A lord to plese, how suete is to laboure,’[1304]

writes this rhymester, and there is no doubt as to the identity of this lord, for he tells us plainly,

‘My blissed lord, mene I the duc homfrey.’[1305]

The writer was well acquainted with the life of his ‘blissed lord,’ most especially with his literary leanings, and he devotes nearly two whole stanzas to retailing his benefactions to Oxford, and the nature of the books given to that University.[1306] He also mentions the famous men in the Duke’s following, making special allusion to Wheathampsted, Piero del Monte, Livius, and Antonio di Beccaria, and he further gives us a speaking picture of the extensive field which his master’s studies covered.[1307] He also makes the somewhat startling statement that ‘he taught me meter make,’[1308] which we may well discount as a poetical exaggeration, not to be taken too literally. Doubtless it was at the Duke’s bidding that the translation was undertaken, and the author was probably a member of the foundation of St. Albans. This last supposition is suggested by the placing of Wheathampsted first on the list of Humphrey’s literary friends, and by an allusion in the course of the prologue to the robber Wawe, whose crimes were only of local importance, and would be unknown to us save for the account of them given by the St. Albans chronicler.[1309] The poem must have been written between the years 1439 and 1447, that is, after the first gifts to Oxford, and before the death of the writer’s patron, who was obviously still alive at the time of writing. The literary form of the poem cannot enhance Gloucester’s reputation, but it bears interesting testimony to the important position held by him amongst the scholars of the kingdom.
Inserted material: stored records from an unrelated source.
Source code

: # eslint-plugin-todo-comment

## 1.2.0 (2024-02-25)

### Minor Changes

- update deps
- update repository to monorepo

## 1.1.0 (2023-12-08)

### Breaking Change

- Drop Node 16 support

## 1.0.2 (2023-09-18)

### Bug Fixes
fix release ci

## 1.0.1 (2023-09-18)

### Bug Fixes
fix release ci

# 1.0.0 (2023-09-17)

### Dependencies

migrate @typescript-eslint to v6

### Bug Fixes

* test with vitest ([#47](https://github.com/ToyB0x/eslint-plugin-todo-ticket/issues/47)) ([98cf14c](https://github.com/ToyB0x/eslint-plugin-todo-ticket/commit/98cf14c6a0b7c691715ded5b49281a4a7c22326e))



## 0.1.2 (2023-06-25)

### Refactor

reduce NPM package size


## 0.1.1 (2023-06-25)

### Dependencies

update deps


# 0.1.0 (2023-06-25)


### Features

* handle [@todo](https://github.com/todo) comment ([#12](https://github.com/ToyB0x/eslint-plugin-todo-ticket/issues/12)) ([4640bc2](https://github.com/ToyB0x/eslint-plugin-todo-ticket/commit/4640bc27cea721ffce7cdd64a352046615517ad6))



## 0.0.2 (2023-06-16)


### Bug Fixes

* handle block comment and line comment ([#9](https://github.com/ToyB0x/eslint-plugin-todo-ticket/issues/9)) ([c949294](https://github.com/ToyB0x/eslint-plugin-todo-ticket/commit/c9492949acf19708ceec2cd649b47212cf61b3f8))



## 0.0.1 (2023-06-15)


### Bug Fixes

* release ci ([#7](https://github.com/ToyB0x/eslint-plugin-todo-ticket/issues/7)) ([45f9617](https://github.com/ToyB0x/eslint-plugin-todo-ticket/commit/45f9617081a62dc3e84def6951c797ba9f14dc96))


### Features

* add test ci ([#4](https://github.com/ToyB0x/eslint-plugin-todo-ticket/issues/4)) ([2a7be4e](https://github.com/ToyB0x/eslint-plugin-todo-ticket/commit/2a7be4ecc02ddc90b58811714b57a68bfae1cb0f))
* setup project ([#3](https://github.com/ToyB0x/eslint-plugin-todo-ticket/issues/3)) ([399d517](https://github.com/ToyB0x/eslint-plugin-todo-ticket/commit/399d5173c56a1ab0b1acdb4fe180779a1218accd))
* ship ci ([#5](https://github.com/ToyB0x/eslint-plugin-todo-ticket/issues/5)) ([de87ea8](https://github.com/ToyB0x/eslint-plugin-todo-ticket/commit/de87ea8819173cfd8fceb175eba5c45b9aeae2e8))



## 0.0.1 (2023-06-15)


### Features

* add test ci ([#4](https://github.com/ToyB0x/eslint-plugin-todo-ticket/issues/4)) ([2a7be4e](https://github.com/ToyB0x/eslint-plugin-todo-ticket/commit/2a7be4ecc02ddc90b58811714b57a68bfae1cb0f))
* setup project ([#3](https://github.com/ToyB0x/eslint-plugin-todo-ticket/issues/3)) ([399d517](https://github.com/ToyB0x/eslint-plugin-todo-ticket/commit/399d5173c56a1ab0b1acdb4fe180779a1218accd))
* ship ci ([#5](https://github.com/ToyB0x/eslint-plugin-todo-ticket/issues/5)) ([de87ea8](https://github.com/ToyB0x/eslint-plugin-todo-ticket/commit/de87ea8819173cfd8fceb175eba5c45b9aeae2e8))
The list of English poets connected with Duke Humphrey is not brilliant, but this was not his fault. There was no great light in the poetic firmament whom he could patronise in the way his grandfather had patronised Chaucer, though it may seem a strange omission that this dead poet was totally unrepresented as far as we know, in his library, We must qualify our surprise by remembering that we possess no complete list of Gloucester’s books, so that a copy of Chaucer may have been among them, but at least we have sufficient evidence to prove that he did not despise the vernacular languages as did so many of the earlier humanists. True, we can only directly connect three books written in English with his name, and he seems to have found French more natural to his use than the language of his native land, since all the inscriptions in his books are written in that language, but practically all the writers of his age who wrote in English enjoyed his patronage, and we have the evidence of the University of Oxford to prove that he encouraged the production of books in the national language.[1310] Humphrey was not so busy in the rediscovery of the forgotten poets and philosophers of the past, as not to realise that the knowledge he was acquiring was to be the basis of the vernacular literature of the future, that the spirit of the new learning, while it liberated men’s minds from bondage, must also find a means of expression for itself. Though intent on building the foundations, he did not fail to consider the nature of the edifice which should crown his labours.